Exercise: Reproduce the lines starting at the one that contains "Voldemort is a" and ending after the one that contains "Usage: voldemort [options]", swapping "static site generator" for "static website generator" and keeping everything else the same.

Task data:
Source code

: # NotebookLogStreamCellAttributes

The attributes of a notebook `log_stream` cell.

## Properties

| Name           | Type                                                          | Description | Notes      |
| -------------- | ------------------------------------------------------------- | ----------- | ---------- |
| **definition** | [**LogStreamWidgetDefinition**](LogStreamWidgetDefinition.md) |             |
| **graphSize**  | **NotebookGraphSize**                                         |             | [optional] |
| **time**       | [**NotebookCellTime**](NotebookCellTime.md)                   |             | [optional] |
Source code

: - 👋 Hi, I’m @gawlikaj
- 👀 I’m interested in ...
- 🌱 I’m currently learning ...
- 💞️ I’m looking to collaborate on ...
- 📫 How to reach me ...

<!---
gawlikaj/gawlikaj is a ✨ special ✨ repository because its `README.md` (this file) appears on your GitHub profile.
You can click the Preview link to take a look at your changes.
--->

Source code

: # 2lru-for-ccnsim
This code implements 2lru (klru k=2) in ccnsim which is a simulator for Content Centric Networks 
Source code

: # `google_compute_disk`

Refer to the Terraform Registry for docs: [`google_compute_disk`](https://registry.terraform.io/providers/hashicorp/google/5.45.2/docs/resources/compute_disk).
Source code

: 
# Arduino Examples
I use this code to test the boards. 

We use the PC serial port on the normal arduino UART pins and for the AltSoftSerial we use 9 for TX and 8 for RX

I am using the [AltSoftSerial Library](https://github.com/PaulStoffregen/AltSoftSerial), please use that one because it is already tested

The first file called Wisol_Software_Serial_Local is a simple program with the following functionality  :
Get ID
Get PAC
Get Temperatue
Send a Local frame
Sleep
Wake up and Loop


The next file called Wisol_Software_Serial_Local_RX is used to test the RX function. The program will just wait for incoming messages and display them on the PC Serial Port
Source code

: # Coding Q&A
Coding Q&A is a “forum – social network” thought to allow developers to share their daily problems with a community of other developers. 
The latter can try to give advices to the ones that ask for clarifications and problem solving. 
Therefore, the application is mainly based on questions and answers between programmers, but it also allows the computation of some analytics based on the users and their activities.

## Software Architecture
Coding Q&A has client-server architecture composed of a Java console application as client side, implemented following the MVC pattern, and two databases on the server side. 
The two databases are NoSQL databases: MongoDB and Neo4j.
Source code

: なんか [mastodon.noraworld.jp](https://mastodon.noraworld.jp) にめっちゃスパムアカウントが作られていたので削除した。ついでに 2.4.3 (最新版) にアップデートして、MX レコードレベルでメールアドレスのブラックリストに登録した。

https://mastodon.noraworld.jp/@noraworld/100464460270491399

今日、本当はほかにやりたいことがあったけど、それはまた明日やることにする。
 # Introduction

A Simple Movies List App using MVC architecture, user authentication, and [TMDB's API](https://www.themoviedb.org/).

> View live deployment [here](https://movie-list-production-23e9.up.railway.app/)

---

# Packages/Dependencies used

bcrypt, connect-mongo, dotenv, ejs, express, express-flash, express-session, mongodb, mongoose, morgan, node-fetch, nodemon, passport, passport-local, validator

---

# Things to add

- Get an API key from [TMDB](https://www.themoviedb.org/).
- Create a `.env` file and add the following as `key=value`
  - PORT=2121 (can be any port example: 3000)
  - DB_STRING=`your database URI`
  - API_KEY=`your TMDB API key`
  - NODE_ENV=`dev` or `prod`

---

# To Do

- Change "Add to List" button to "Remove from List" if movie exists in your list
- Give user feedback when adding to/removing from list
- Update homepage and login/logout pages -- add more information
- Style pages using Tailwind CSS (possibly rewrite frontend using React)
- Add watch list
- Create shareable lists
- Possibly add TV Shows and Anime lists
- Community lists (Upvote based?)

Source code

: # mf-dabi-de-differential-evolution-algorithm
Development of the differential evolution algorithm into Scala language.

* * *

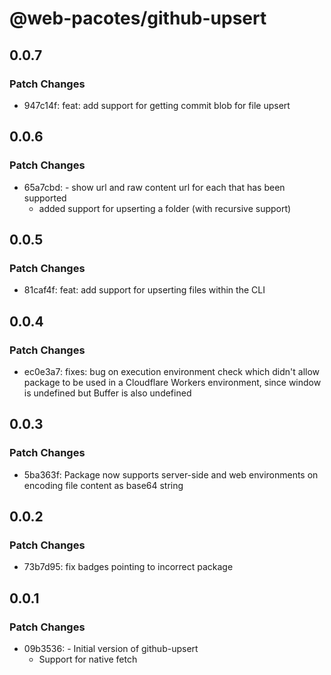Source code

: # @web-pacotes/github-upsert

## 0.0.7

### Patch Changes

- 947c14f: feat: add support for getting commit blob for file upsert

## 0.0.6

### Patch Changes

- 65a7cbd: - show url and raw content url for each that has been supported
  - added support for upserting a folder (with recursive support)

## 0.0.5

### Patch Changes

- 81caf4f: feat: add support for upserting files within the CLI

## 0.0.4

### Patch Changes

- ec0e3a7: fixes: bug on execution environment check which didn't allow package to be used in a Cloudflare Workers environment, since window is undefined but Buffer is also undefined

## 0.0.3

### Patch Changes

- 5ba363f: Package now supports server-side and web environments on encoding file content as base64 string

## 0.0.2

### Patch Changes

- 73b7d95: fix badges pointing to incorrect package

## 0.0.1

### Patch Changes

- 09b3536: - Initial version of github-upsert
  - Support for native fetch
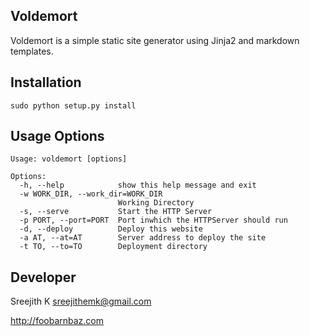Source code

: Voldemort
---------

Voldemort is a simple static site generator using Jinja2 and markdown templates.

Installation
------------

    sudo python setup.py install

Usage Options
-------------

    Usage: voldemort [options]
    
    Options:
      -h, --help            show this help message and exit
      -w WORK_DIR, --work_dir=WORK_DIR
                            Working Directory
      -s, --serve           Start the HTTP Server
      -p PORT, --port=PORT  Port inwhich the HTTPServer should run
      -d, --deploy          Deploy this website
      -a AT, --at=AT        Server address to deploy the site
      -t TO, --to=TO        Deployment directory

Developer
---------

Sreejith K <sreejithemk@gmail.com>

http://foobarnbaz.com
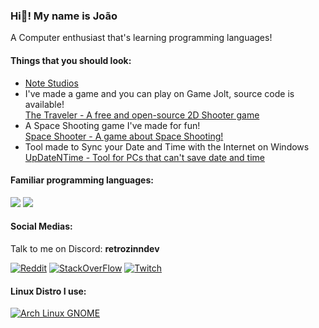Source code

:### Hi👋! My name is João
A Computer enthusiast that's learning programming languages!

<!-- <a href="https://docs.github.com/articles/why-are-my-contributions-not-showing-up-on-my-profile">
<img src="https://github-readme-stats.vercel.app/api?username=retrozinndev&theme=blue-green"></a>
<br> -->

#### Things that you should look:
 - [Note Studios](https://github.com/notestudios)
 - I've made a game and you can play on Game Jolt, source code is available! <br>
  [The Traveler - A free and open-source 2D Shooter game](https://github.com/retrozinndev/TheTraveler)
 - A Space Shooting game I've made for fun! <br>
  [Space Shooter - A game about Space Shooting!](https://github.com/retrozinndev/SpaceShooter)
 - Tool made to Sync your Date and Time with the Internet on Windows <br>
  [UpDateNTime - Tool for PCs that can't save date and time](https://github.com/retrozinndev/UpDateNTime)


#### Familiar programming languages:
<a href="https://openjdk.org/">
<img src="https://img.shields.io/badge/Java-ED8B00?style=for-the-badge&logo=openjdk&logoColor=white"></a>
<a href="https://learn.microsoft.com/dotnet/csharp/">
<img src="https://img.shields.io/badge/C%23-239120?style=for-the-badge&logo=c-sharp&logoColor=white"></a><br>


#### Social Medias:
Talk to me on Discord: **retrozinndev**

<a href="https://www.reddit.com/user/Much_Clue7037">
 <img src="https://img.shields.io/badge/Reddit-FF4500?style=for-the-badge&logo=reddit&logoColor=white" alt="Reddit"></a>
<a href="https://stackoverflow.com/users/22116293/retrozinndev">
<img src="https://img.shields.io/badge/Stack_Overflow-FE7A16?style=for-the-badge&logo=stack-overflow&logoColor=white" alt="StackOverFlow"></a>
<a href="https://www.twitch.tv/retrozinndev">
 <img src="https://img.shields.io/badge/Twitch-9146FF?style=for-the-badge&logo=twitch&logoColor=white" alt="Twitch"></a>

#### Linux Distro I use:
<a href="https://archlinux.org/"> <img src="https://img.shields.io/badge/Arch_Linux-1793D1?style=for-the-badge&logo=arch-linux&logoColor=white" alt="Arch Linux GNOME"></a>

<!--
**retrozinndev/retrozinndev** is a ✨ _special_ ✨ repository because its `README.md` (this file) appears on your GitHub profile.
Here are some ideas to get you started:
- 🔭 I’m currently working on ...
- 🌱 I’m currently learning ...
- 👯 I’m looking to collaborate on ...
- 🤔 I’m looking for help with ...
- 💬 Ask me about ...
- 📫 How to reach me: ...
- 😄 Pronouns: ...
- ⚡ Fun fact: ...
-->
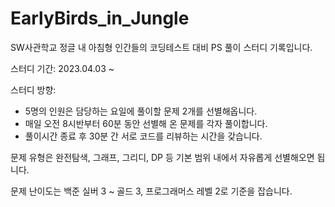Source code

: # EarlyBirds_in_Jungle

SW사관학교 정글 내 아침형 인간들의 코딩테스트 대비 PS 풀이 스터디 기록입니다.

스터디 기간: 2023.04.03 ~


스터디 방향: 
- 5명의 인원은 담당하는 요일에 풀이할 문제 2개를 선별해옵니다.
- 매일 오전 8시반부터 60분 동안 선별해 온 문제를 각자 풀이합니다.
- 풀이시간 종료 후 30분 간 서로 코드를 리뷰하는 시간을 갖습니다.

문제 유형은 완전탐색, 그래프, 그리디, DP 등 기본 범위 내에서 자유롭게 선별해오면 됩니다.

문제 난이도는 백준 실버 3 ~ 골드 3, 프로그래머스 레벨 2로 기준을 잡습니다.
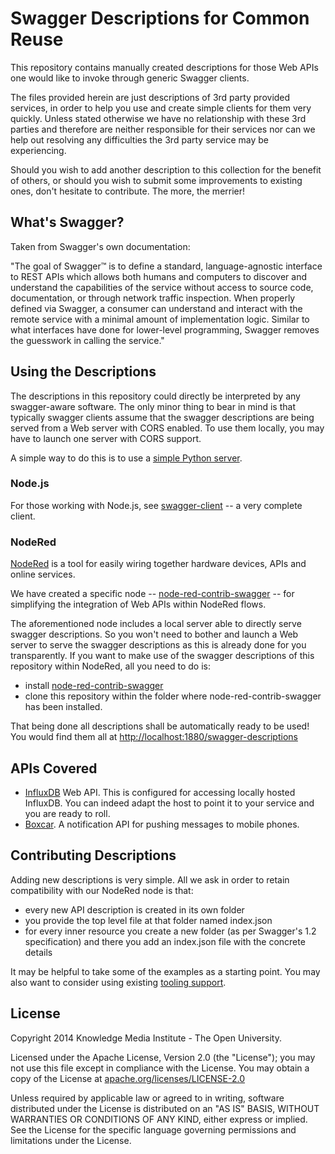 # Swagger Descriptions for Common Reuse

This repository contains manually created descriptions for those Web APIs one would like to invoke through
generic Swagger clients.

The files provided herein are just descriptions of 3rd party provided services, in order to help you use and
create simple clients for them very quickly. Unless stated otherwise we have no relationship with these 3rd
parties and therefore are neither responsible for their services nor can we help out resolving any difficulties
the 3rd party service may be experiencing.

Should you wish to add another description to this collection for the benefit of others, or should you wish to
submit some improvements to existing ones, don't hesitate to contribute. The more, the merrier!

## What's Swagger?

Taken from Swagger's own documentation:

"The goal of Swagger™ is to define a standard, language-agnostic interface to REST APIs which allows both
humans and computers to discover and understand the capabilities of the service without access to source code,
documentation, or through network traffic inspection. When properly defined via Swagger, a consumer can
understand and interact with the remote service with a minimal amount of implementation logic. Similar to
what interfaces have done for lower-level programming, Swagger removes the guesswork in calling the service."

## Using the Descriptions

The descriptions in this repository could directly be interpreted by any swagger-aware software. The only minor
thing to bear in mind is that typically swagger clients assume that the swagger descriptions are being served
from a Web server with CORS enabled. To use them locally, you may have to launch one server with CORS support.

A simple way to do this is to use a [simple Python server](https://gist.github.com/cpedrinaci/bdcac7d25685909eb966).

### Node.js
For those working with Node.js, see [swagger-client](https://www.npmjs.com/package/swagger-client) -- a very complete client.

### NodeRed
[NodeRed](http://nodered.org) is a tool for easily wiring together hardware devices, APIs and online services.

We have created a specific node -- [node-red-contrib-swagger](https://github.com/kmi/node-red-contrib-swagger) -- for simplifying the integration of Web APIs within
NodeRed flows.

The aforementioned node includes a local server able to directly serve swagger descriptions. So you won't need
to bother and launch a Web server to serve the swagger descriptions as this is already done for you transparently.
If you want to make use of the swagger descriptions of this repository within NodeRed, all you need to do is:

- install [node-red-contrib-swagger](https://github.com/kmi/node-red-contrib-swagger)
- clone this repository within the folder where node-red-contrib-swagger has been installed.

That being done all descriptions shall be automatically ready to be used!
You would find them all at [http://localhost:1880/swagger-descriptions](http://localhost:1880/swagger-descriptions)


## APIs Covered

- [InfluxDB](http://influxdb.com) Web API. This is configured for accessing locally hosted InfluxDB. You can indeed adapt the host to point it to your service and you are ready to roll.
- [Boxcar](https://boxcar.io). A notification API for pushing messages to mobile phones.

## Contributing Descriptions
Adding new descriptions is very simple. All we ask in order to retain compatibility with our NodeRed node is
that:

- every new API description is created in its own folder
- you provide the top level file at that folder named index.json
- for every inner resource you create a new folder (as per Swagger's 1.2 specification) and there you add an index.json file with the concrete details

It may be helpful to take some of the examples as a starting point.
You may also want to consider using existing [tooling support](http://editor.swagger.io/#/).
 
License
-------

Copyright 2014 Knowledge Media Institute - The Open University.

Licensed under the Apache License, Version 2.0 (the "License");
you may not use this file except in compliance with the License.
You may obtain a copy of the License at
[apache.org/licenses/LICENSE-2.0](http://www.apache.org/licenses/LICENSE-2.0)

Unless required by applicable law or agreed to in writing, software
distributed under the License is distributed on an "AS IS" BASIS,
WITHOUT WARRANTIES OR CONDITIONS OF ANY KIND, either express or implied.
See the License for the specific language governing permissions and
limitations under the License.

Result:
Voldemort is a simple static website generator using Jinja2 and markdown templates.

Installation
------------

    sudo python setup.py install

Usage Options
-------------

    Usage: voldemort [options]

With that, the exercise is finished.